I tried out the continental travel contact, vittoria hypers, and schwable kojaks...they're all ok. Out of those 3 the contis are the best.

I'm thinking of trying out 32c gatorskins, but can't find any feedback on how the 32c ones ride. Quite a few people like the 28c, but not much feedback on the 32s...

So if you have any feedback, please share


----------



## nsfbr (May 23, 2014)

In my view gatorskins are old tech and not really up to the ride quality of the conti GP4sII. I ride them @25c and love them. Is there a reason you wouldn't use a 28c? I have no idea if they are even available in a 32c.

One thing I can tell you is that the GP4sII have shown very good wear so far, as in almost undetectable. I've probably got 500+ on them so far and the front tire still has its bead. The rear has a narrow wear mark showing, but clearly this is a 3000-5000 mile tire.


----------



## Tig (Feb 9, 2004)

Yes, they come in 32c. I'd certainly put them on a CX or gravel bike. I'll stick the the 25's and 28's on my existing road and fixed gear bikes. 

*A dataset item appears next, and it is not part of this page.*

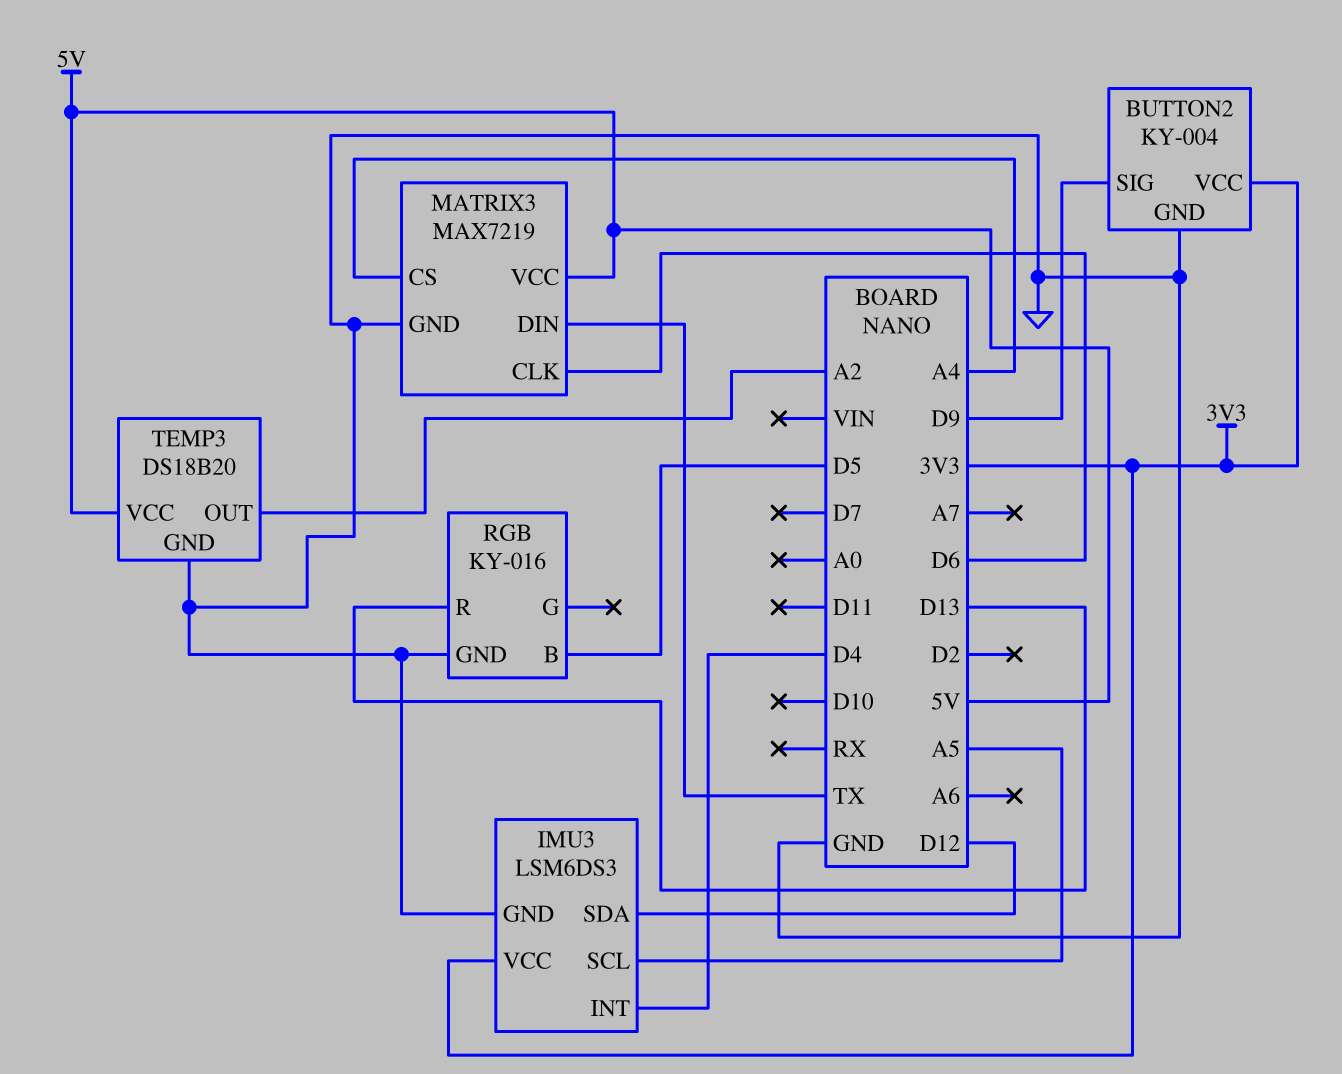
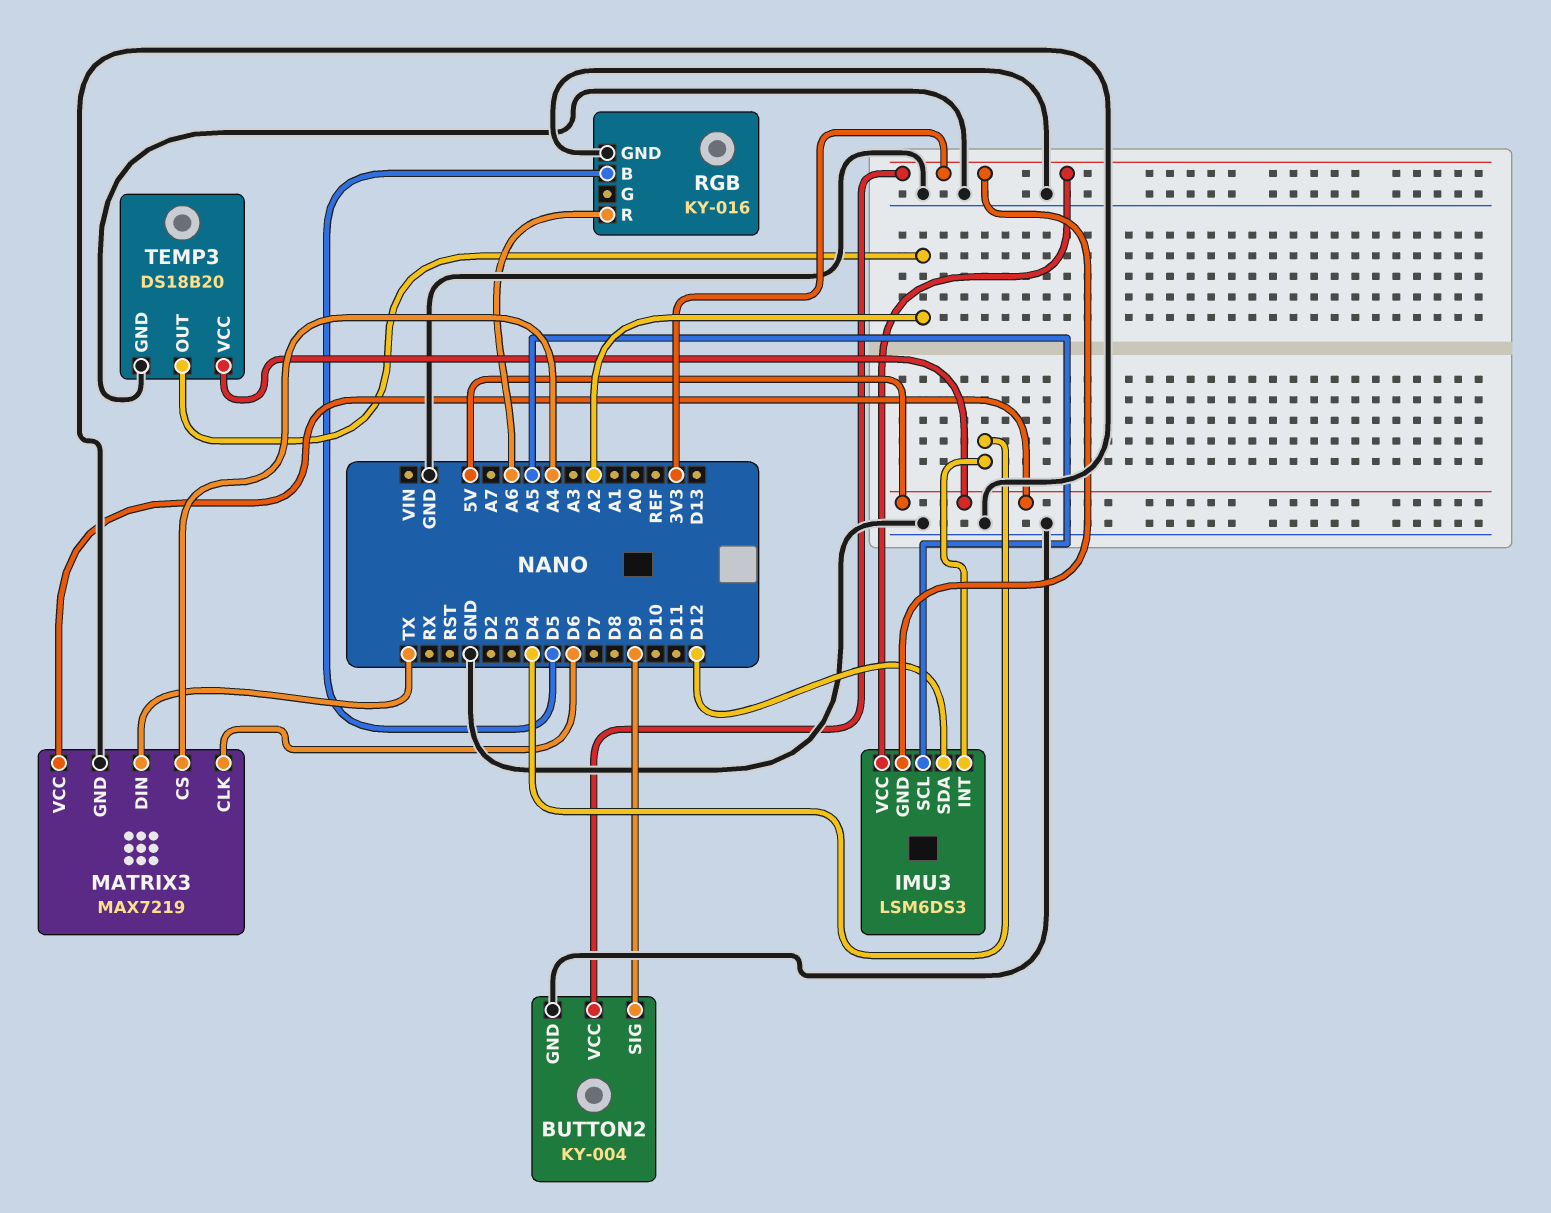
IMU3 pin GND: GND -> 3V3
RGB pin R: D13 -> A6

Over the years I've migrated away from Conti's GP tires and ride solely foldable Gatorskins now. They weight the same as 4-Season's. To make up for the higher TPI that the GP's have, I go to the next tire size up. I love the ride of lower psi now. I push my tires hard in corners and never feel them giving up any traction or security. 

I'll never go back to 23's again, and can't believe we rode 18's and 20's back in the 80's and 90's. 

As always, YMMV.


----------



## 4slomo (Feb 11, 2008)

I have 32c GatorHardshell tires on my road bike, which is my nearly daily ride. At the correct tire air pressure, I enjoy the ride, however, my motivation was for durability in my desert climate. The rubber compound seems relatively harder, which may contribute to their durability, but also limits their traction in wet conditions. In the desert, we don't get much rain, so that doesn't limit my riding. In wetter climates, I'd ride a different tire during rainy seasons.



ThinkerBike said:


> Hey guys,
> 
> So I'm on a lookout for some 32C tires for my daily commuter.
> 
> ...


----------



## Bridgestone (Sep 6, 2007)

I don't think I have ever seen the words Gatorskin and ride quality in the same sentence?


----------



## Doulos24x7 (Jul 9, 2012)

I have 700 x 32 Continental Touring Plus Reflex tires on my commuter. First 5k miles on it were on Vittoria Randoneurs, decent ride and just a few flats. The Contis are more comfortable, no flats so far.

I have been riding them on commutes and did a century last Sunday. I love these tires. They're cheaper than the Vittoria tires.


----------